Loan consolidation is a practical alternative to parent student loan forgiveness. It simplifies debt management by combining multiple loans into a single loan with one monthly payment. Unlike forgiveness programs, which can take years and have strict eligibility criteria, consolidation is more accessible. 

However, consolidation might extend your loan term, potentially increasing the total interest paid. Forgiveness can completely eliminate debt, but consolidation focuses on simplifying repayment.

Refinance

Refinancing parent student loans can lower your interest rate, reducing your monthly payments. This aims to make your loan more affordable rather than canceling it. You can save money over time, but refinancing requires a good credit score and a stable income. 

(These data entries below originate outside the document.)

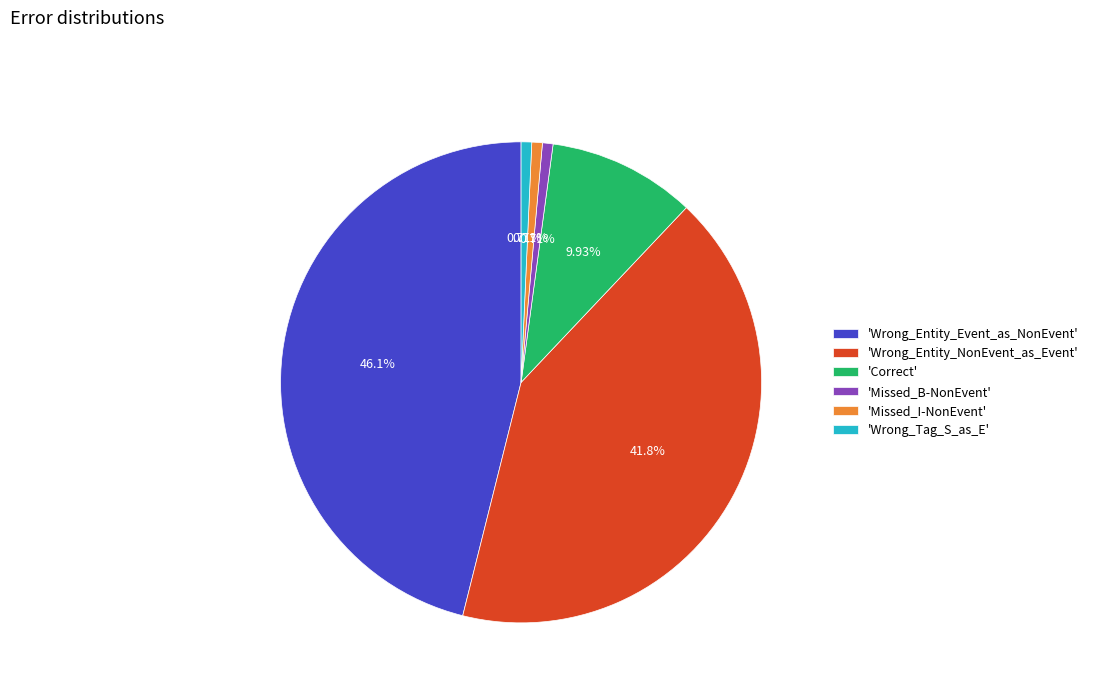

What is the largest slice in the pie chart?

'Wrong_Entity_Event_as_NonEvent'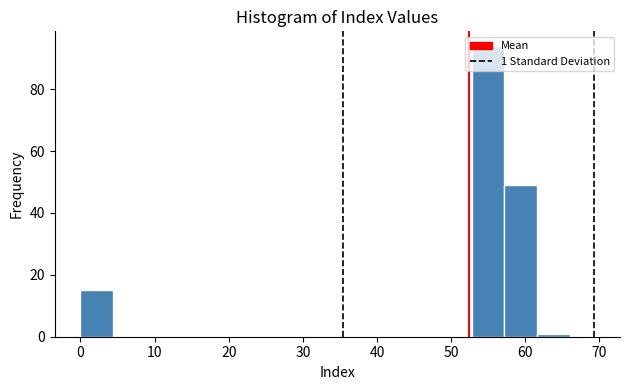

Which range on the x-axis has the tallest bar?

52.8 to 57.2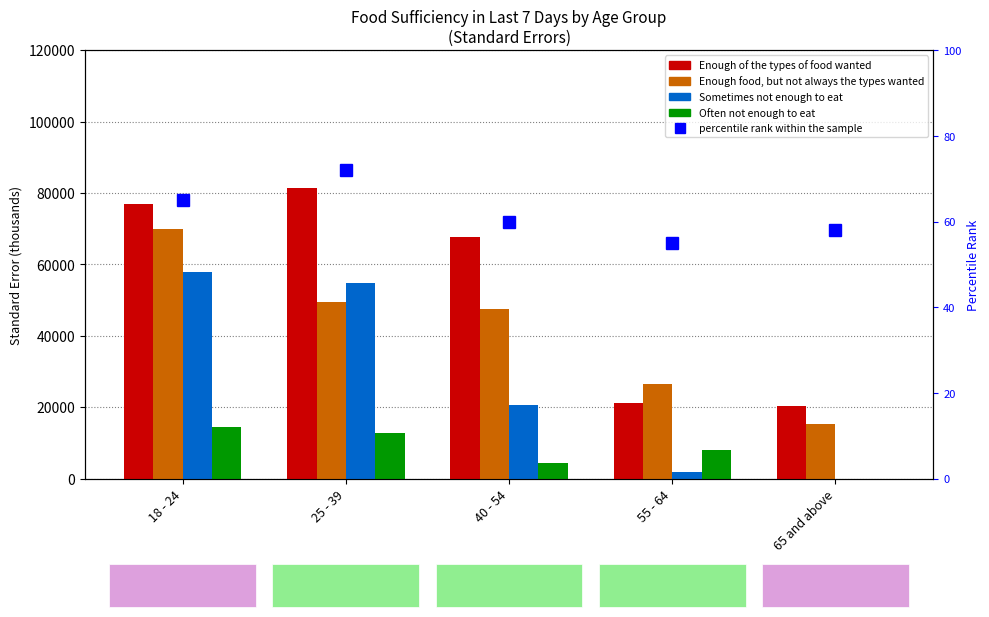

What is the sum of all Enough of the types of food wanted values?

267446.4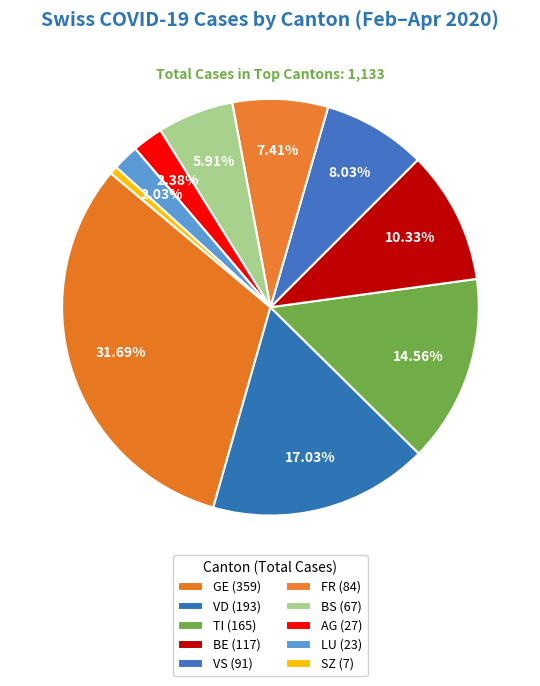

How many segments does this pie chart have?

10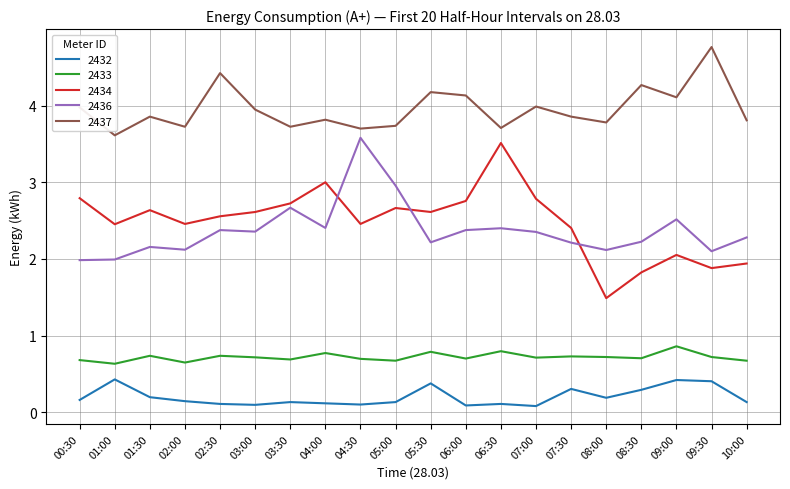

True or false: 2437 and 2436 intersect in this chart.

False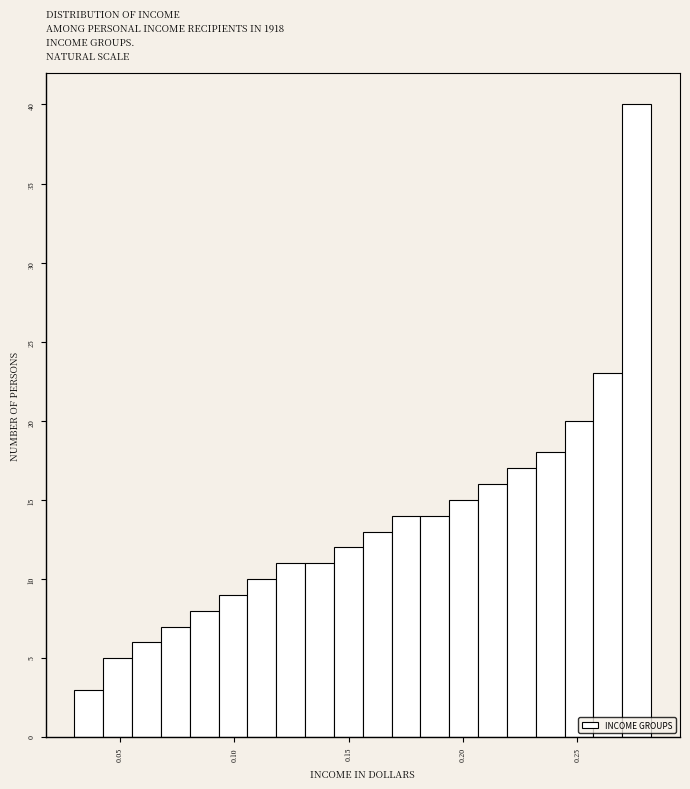

Around what value on the x-axis is the tallest bar? Give the approximate position of its centre, as read against the axis.

0.275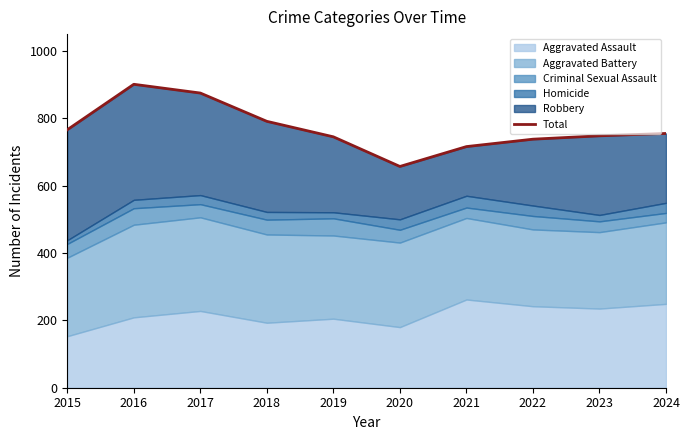

List the labels in order of value, smallest first.

2020, 2021, 2022, 2019, 2023, 2024, 2015, 2018, 2017, 2016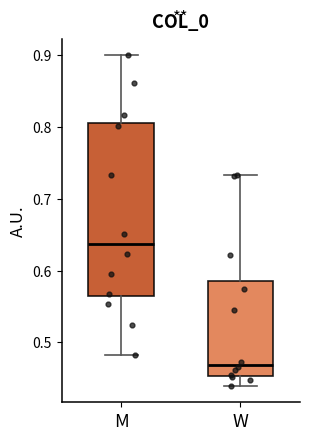

Comparing the boxes themselves (not the whiskers), which one is the tallest?

M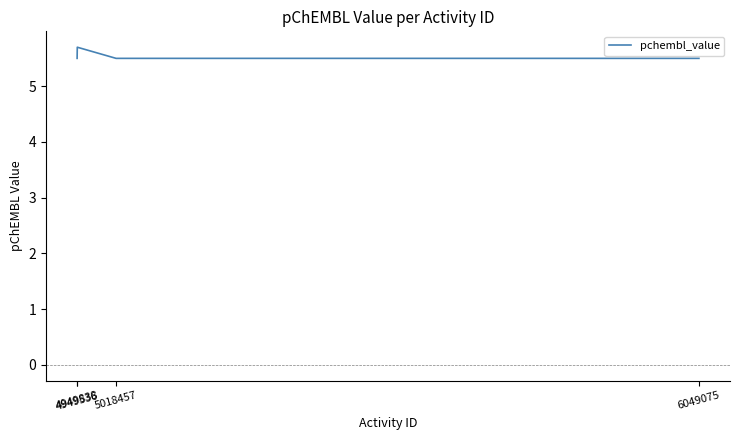

What is the sum of the values at 4949838 and 6049075?

11.2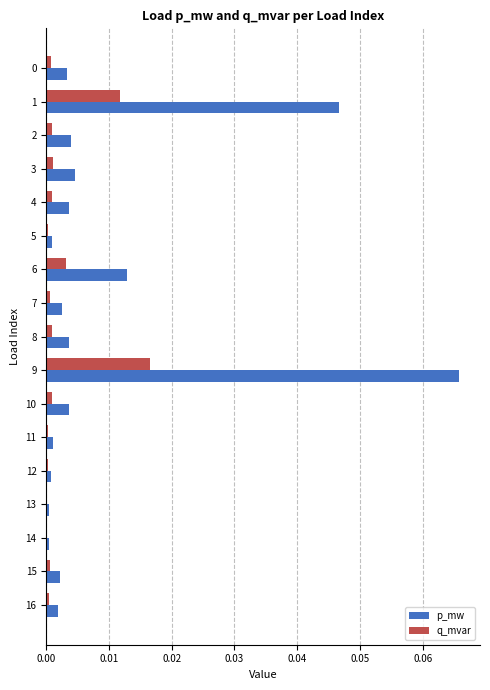

Which category has the highest value across all series?

9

Refinancing a federal loan converts it to a private loan, removing potential federal protections such as deferment or forbearance. In contrast, student loan forgiveness relieves the debt burden.

Income-driven repayment plans

Income-driven repayment plans adjust your payments based on your income, making them more affordable. This doesn’t eliminate debt but makes it more manageable. These plans may lead to eventual forgiveness after 20 to 25 years of consistent payments, offering long-term relief. 

However, the extended repayment period means you’ll pay more interest over time. Income-driven plans can provide immediate relief compared to the lengthy process of loan forgiveness.